I am attempting to implement a decorator that receives a function, parses it into an AST, eventually will do something to the AST, then reconstruct the original (or modified) function from the AST and return it. My current approach is, once I have the AST, compile
it to a code <module>
object, then get the constant in it with the name of the function, convert it to FunctionType
, and return it.
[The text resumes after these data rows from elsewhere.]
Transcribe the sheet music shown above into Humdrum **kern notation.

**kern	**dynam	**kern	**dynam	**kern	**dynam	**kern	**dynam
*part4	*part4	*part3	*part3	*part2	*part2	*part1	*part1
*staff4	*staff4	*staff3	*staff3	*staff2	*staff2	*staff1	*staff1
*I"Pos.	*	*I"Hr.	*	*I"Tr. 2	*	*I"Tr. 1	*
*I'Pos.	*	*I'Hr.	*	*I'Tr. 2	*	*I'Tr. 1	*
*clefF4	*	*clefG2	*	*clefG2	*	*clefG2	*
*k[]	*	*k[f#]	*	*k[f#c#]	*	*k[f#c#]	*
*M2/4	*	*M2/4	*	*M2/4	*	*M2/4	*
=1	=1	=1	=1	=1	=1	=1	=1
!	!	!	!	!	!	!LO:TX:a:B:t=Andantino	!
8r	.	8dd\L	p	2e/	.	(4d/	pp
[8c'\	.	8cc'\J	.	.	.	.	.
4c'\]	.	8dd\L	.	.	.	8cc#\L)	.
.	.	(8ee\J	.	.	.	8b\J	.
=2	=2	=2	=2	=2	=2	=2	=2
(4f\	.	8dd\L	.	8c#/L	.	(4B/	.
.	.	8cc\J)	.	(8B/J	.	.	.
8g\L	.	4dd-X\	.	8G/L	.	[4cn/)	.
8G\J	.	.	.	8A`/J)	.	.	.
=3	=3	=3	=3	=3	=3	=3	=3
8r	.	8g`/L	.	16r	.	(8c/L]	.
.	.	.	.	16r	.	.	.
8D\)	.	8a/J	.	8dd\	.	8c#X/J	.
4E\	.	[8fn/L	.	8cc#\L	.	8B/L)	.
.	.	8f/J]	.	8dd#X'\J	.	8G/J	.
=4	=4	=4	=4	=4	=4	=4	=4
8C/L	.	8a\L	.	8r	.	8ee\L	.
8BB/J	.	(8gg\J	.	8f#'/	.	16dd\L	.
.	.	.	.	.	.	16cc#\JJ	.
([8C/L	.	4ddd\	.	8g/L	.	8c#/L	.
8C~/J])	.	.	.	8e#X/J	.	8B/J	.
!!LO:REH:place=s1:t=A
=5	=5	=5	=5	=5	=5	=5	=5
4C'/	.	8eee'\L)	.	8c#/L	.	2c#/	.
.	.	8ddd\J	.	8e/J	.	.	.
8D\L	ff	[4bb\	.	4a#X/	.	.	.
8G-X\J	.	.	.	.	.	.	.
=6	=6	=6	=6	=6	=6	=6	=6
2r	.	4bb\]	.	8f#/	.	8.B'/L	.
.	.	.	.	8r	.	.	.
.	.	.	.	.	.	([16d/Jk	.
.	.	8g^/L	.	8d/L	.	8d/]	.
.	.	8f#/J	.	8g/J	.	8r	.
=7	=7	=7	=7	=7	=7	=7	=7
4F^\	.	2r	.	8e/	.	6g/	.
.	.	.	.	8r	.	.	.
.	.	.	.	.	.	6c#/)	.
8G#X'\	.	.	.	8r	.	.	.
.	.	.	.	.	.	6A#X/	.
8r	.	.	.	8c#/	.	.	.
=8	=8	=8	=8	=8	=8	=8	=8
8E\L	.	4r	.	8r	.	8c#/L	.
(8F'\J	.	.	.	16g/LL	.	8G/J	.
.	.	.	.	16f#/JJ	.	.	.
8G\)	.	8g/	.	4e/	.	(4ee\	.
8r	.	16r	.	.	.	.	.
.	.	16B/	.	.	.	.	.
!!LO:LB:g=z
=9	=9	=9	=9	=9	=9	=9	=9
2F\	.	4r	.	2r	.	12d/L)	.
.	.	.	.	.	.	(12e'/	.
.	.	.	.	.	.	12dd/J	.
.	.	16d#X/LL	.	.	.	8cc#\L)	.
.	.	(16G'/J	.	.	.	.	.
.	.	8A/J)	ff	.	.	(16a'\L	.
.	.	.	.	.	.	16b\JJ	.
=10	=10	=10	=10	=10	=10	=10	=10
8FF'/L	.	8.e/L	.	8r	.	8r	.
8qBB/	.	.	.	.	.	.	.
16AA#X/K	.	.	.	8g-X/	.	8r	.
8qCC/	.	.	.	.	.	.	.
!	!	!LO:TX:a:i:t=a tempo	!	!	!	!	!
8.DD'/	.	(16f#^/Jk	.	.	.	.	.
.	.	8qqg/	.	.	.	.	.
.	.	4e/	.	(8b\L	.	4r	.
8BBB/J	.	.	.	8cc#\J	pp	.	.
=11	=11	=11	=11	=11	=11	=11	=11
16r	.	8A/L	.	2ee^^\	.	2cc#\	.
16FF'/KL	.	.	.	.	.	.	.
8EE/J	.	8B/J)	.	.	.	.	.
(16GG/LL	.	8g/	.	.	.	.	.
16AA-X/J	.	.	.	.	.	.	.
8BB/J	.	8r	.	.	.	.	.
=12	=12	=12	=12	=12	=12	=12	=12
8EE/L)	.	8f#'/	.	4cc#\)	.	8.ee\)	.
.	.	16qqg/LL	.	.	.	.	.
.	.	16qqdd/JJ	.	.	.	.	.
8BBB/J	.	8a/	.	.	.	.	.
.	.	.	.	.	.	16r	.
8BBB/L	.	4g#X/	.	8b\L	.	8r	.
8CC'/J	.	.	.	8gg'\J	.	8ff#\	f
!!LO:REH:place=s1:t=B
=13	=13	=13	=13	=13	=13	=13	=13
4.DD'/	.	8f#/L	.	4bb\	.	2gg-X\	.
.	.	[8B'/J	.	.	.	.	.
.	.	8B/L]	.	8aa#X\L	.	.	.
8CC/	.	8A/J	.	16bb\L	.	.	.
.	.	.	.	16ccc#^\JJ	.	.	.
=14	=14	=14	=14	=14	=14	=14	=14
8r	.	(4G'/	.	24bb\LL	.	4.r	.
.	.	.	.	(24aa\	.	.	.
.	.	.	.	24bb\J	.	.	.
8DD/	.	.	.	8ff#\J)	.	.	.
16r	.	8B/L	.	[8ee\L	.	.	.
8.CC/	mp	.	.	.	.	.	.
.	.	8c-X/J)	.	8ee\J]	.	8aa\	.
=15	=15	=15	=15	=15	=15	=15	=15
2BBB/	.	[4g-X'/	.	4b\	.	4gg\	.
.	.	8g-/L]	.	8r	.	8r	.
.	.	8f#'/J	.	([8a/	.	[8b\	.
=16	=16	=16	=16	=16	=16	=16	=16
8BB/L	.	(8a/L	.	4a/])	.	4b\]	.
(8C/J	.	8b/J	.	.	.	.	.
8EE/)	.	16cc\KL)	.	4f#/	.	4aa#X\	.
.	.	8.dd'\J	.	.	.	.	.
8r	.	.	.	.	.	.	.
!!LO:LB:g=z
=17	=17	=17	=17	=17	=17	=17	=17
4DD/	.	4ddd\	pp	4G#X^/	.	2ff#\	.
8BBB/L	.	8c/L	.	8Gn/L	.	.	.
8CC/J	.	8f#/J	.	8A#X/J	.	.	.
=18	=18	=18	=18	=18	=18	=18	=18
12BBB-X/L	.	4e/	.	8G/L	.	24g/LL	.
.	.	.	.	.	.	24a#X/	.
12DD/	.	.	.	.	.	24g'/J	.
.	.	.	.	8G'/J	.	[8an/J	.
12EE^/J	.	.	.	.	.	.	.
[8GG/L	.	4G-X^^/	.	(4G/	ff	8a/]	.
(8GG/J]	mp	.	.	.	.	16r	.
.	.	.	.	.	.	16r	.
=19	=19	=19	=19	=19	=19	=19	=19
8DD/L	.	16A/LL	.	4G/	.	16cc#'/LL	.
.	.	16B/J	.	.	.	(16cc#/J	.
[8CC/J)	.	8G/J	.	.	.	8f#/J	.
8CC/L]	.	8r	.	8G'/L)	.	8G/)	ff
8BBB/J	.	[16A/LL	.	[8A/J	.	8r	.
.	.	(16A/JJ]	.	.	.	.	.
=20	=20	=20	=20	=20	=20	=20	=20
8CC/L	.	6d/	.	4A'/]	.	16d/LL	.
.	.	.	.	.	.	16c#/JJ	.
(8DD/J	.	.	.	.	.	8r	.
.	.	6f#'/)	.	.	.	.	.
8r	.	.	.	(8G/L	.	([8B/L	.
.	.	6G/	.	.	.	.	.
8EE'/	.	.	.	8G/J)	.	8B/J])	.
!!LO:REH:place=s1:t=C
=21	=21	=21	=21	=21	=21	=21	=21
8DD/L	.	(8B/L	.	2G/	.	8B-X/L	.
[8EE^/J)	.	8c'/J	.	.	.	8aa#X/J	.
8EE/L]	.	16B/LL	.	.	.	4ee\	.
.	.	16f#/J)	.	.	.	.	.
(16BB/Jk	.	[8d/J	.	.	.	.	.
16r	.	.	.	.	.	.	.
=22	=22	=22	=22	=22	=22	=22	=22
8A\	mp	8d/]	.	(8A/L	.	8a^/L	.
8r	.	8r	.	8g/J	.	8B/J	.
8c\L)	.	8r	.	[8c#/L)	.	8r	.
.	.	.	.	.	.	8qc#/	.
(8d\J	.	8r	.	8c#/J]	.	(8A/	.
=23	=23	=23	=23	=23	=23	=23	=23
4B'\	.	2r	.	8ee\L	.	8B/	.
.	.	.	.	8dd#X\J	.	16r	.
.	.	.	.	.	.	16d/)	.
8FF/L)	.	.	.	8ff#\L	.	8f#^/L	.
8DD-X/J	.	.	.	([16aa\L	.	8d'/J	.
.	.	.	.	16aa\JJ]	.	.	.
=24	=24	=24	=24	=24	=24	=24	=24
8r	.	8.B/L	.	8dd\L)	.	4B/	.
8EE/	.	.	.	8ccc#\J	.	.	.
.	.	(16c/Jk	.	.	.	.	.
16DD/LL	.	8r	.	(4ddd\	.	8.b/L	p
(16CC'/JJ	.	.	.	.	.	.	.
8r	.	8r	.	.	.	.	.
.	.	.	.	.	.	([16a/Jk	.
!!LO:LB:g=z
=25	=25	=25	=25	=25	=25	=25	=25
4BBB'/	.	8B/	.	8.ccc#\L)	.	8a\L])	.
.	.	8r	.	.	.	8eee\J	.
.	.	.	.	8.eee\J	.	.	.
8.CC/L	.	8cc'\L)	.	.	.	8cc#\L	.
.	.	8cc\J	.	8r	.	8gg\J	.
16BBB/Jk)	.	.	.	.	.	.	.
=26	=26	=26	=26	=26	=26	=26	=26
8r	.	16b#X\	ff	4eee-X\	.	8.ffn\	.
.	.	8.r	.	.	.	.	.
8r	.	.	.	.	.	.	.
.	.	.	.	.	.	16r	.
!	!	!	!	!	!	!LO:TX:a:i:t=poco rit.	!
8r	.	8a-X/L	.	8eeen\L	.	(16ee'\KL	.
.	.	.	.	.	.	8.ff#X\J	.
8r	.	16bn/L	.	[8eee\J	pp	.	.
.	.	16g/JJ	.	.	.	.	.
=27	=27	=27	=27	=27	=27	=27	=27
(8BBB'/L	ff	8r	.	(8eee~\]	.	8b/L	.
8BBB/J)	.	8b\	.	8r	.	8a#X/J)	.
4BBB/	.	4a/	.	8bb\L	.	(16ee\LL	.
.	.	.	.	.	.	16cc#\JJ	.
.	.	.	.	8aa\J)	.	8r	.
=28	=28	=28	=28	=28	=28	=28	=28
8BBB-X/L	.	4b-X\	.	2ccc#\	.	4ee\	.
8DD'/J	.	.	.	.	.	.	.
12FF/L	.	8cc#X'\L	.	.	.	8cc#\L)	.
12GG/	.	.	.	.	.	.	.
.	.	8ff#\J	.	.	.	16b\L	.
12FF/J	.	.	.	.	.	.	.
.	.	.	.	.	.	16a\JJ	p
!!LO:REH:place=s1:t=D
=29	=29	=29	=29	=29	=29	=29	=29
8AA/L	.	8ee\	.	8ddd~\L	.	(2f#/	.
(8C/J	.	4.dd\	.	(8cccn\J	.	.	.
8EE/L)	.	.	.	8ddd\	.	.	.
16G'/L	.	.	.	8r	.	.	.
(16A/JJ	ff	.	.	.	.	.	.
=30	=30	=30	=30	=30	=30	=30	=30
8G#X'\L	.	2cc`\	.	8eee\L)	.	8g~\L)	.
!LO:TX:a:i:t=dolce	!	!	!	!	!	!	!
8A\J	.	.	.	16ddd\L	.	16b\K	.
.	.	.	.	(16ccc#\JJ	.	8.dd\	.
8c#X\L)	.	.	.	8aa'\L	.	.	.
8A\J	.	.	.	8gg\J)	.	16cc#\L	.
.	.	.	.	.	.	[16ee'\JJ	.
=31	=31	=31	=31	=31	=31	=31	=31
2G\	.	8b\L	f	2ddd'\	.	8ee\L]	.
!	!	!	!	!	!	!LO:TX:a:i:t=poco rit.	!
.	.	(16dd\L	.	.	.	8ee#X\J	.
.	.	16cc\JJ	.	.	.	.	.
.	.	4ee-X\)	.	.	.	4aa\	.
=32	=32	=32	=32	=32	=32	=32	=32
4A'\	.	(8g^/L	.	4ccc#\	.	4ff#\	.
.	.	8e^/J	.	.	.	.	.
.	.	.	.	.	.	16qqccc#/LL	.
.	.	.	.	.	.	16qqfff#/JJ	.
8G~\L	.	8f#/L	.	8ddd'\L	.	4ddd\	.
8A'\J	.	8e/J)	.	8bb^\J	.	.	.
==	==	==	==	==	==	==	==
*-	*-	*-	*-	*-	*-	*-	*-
I have the following:
import ast, inspect, types
def as_ast(f):
source = inspect.getsource(f)
source = '\n'.join(source.splitlines()[1:]) # Remove as_ast decoration, pretend there can be no other decorations for now
tree = ast.parse(source)
print(ast.dump(tree, indent=4)) # Debugging log
# I would modify the AST somehow here
filename = f.__code__.co_filename
code = compile(tree, filename, 'exec')
func_code = next(
filter(
lambda x: isinstance(x, types.CodeType) and x.co_name == f.__name__,
code.co_consts)) # Get function object
func = types.FunctionType(func_code, {})
return func
@as_ast
def test(arg: int=4):
print(f'{arg=}')
Now, I would expect that calling test
later in this source code will simply have the effect of calling test
if the decorator were absent, which is what I observe, so long as I pass an argument for arg
. However, if I pass no argument, instead of using the default I gave (4
), it throws a TypeError
for the missing argument. This makes it pretty clear that my approach for getting a callable function from the AST is not quite correct, as the default argument is not applied, and there may be other details that would slip through as it is now. How might I be able to correctly recreate the function from the AST? The way I currently go from the code module object to the function code object also seems... off intuitively, but I do not know how else one might achieve this.